Dining Out Magazine

If McDonald’s Or Chipotle Denies Its Secret Menu, Then Winks, Then Everything’s Cool, Right?

By Keewood @sellingeating

Let’s just be blunt: a bunch of major companies are kind of cheating.

Within the spicy, spunky idea of “a secret menu” they can vaguely betray or run free of their usual brand values, and in some cases fail to comply with simple regulations about providing nutritionals.

So those bread vendors at Panera can go gluten free without admitting anything is wrong with gluten.

Chipotle can just declare that it teaches its employees to be responsive to customer requests and never admit they have an official secret menu. Then they sort of wink. <— (That link is a really entertaining story in fastcodesign, there, from late February.)
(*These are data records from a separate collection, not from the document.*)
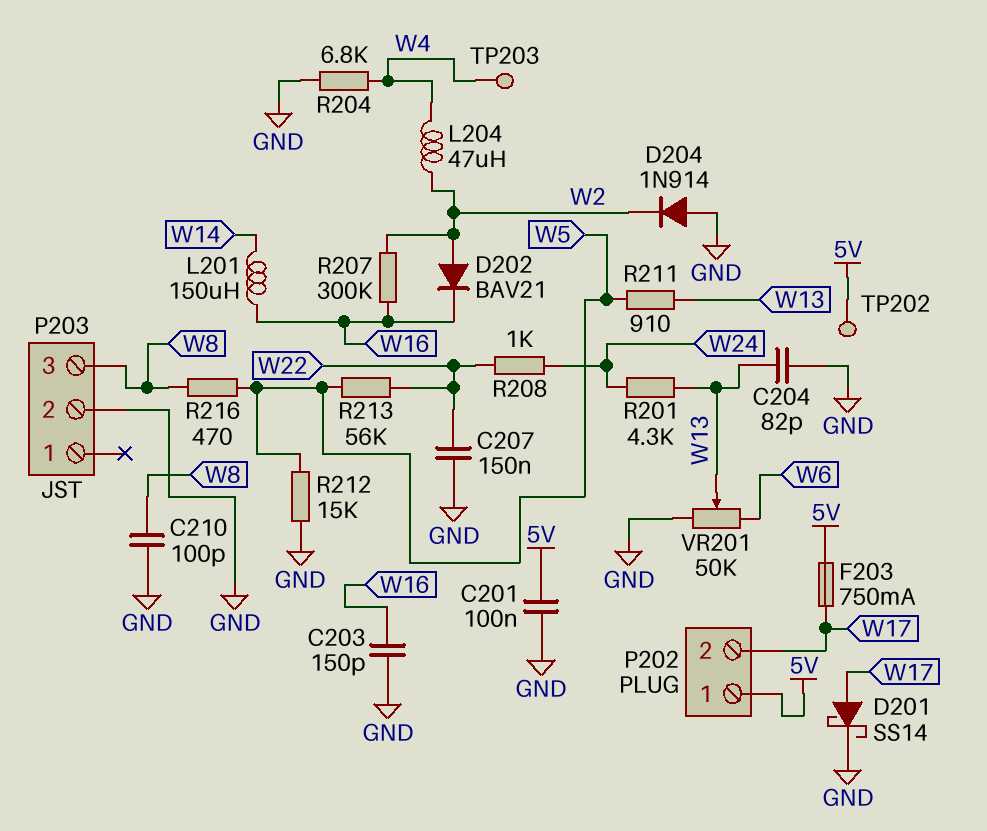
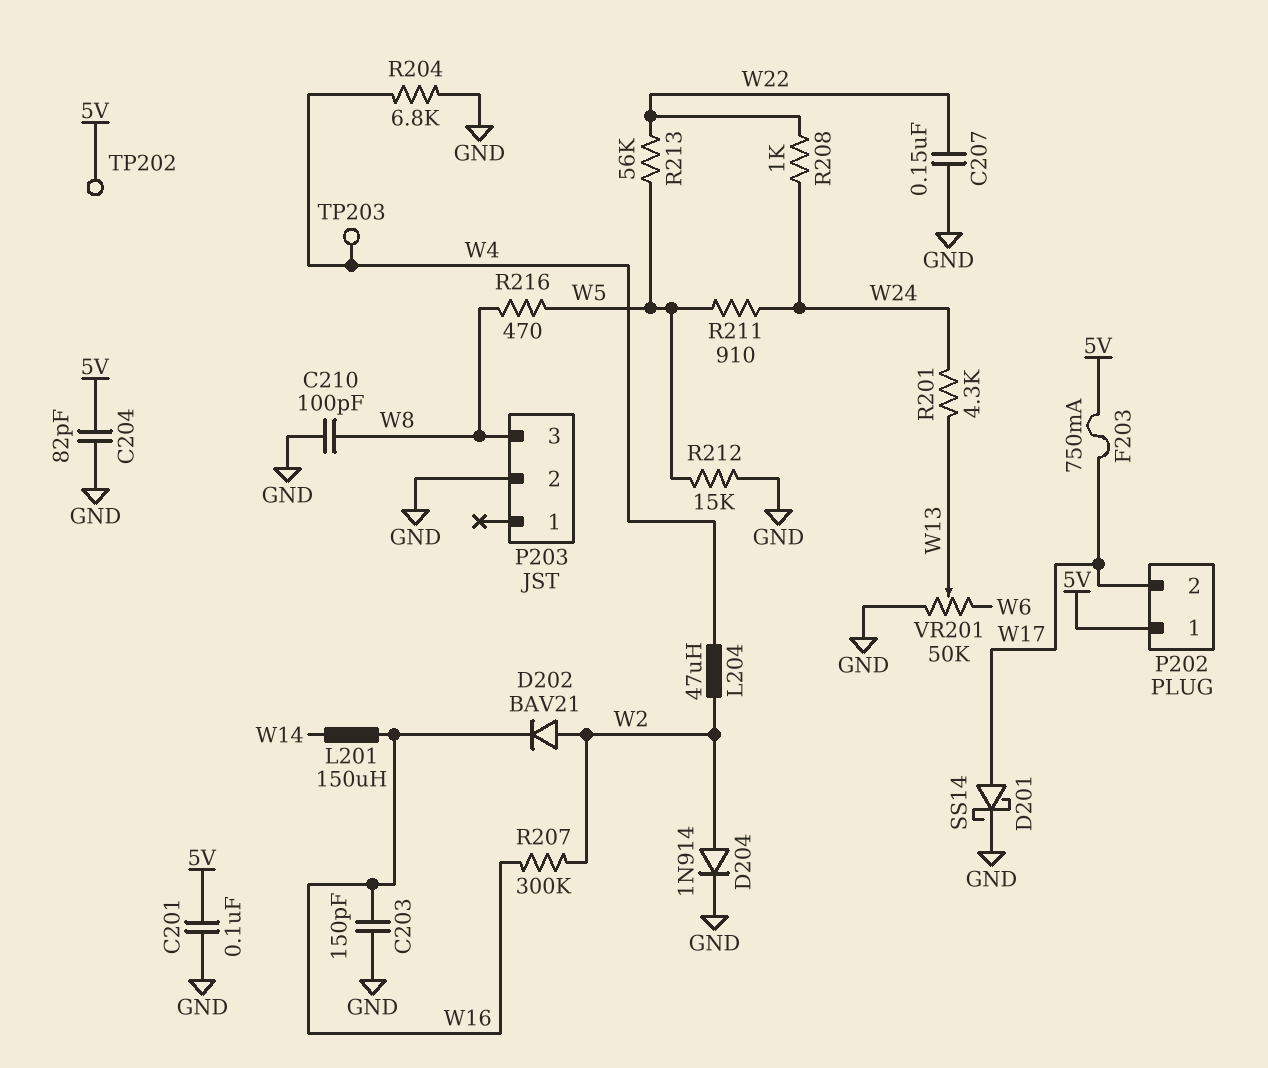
C204: 82pF (GND, W13) -> 82pF (5V, GND)
D204: diode 1N914 (A GND, K W2) -> diode 1N914 (A W2, K GND)
R211: 910 (W5, W13) -> 910 (W5, W24)

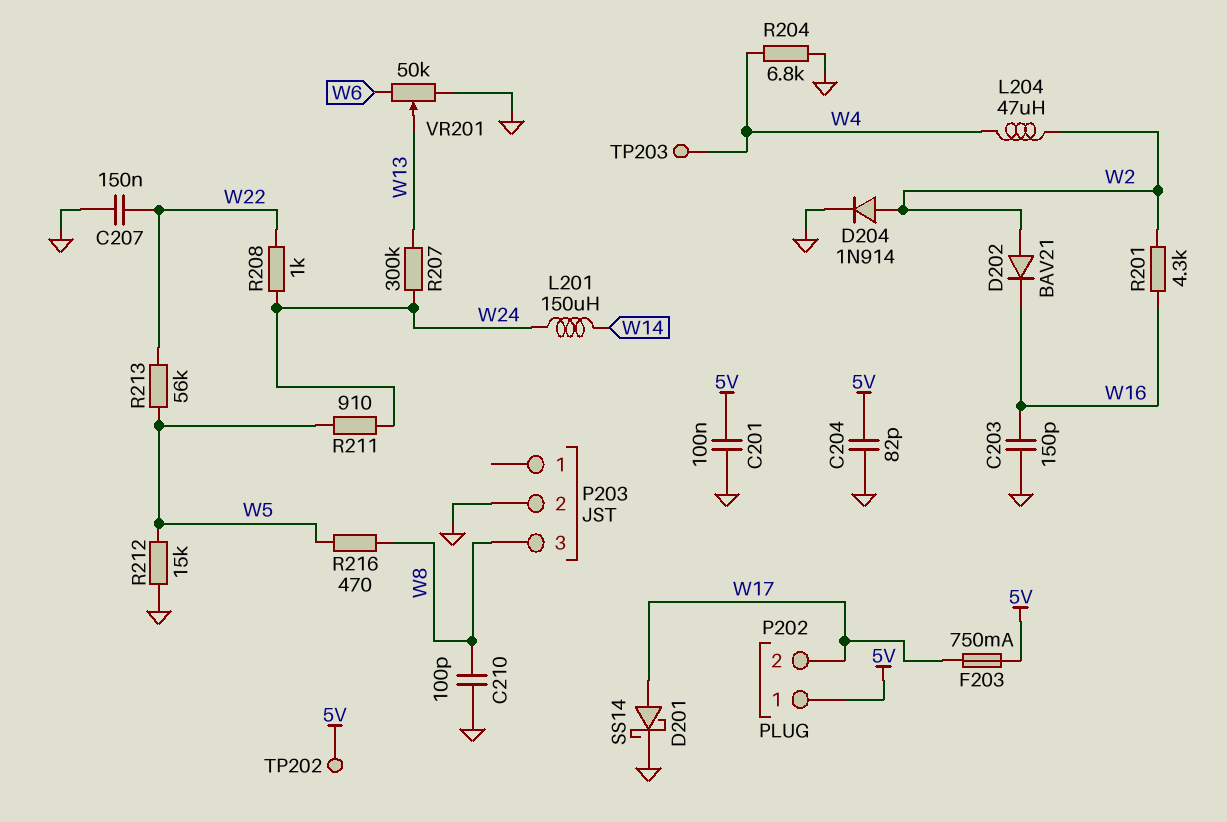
L201: 150uH (W14, W16) -> 150uH (W14, W24)
R201: 4.3k (W13, W24) -> 4.3k (W2, W16)
R207: 300k (W2, W16) -> 300k (W13, W24)

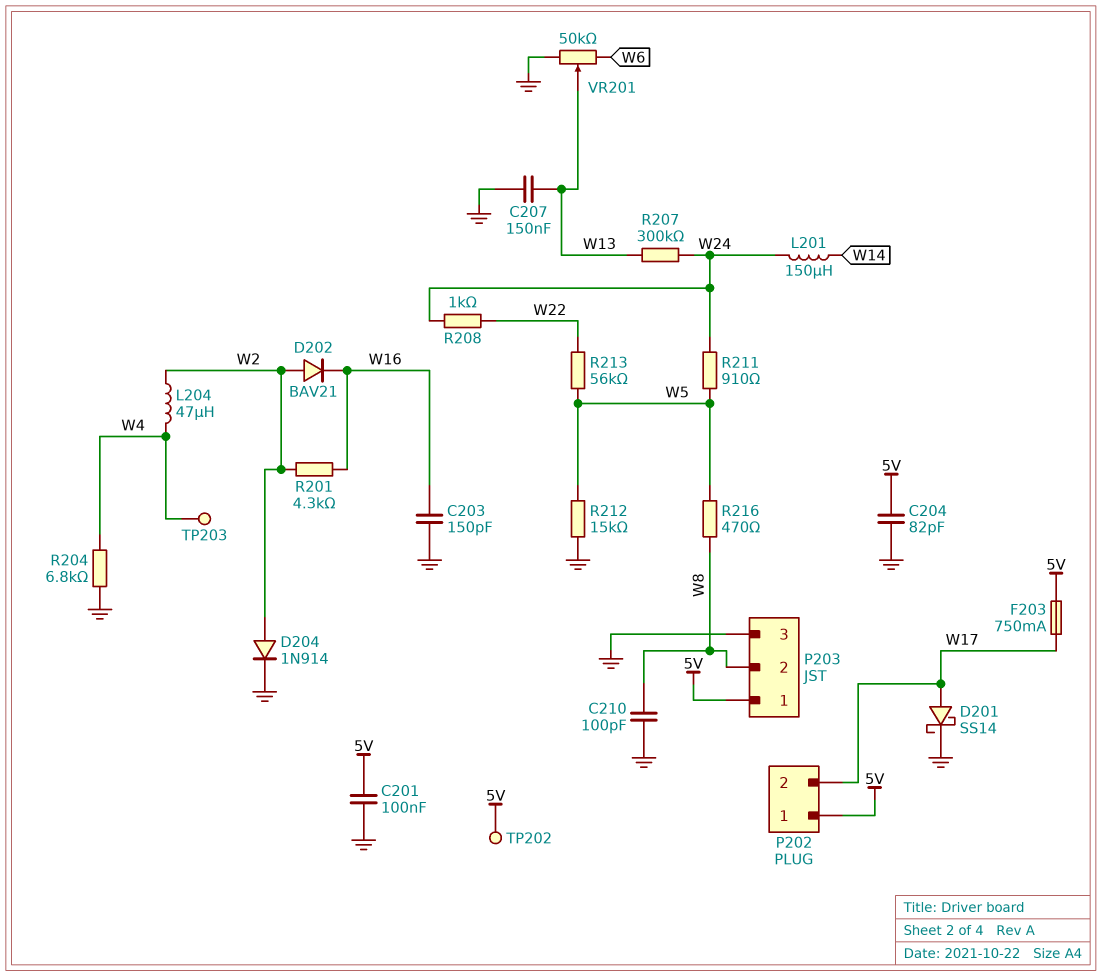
C207: 150nF (GND, W22) -> 150nF (GND, W13)
P203 pin 1: none -> 5V
P203 pin 2: GND -> W8
P203 pin 3: W8 -> GND

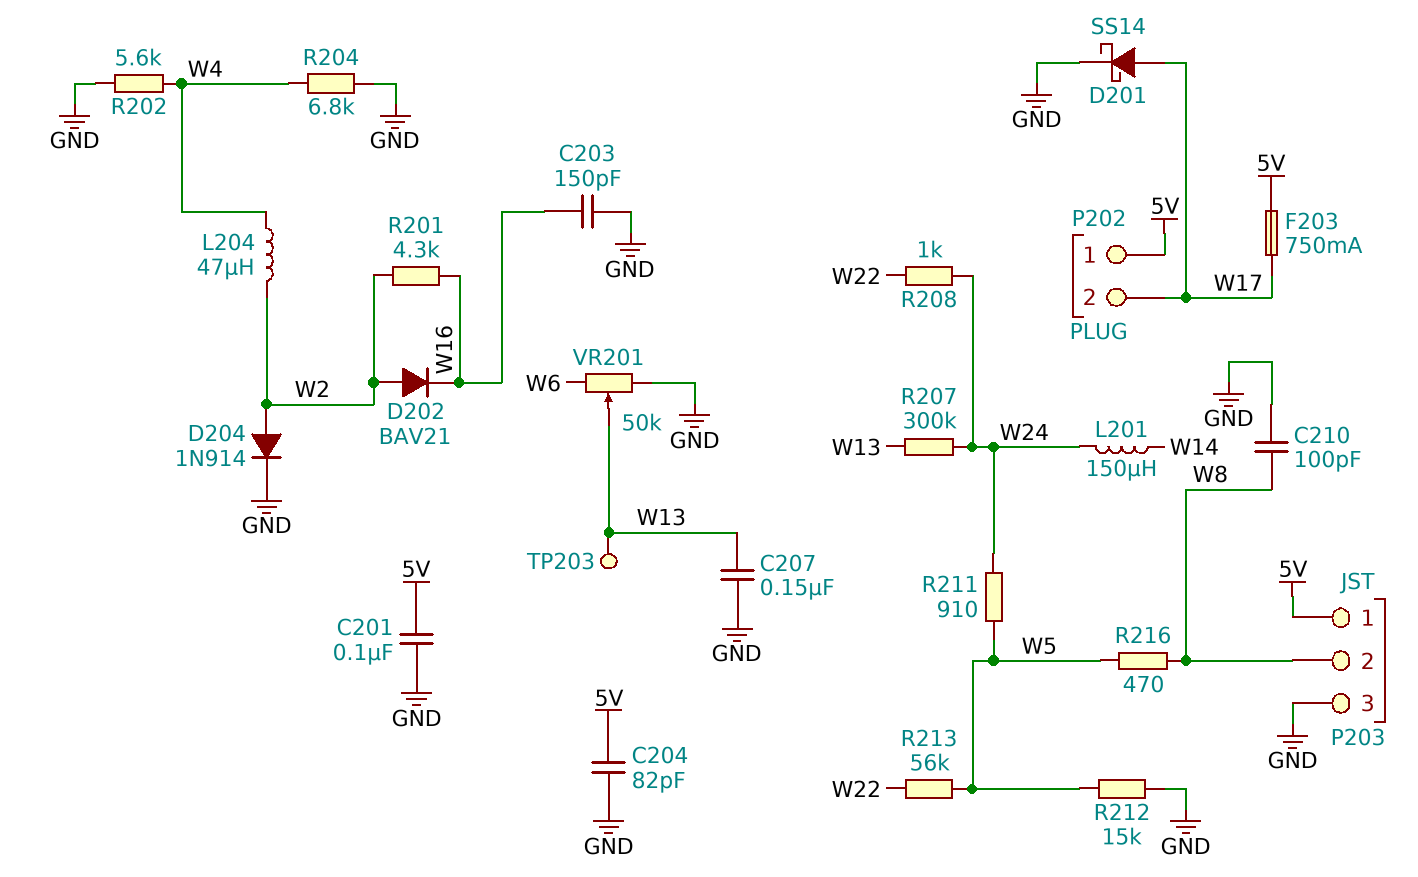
R202: none -> 5.6k (GND, W4)
TP202: test point (5V) -> none
TP203: test point (W4) -> test point (W13)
Taco Bell is the same way; they defend the practice by pointing out that their customers are creative.

Most flagrantly, McDonald’s can ring up your McGangBang on its register without ever even knowing what you’re talking about.

[IMPORTANT: Don’t spend very much time thinking about what was going on in the mind of the first lady (the older lady in the car wearing a purplish-blue shirt) when she was guessing what a McGangBang was.]

Which is all fine except it gets them out of posting calorie counts.

And after crowing about their willingness to do so last year.

At least In-n-Out—who kind of gets credit for the original idea, or at least lays claim to it—owns its secret:

In-n-Out wants to tell you its secret.

But it still doesn’t list the nutritionals.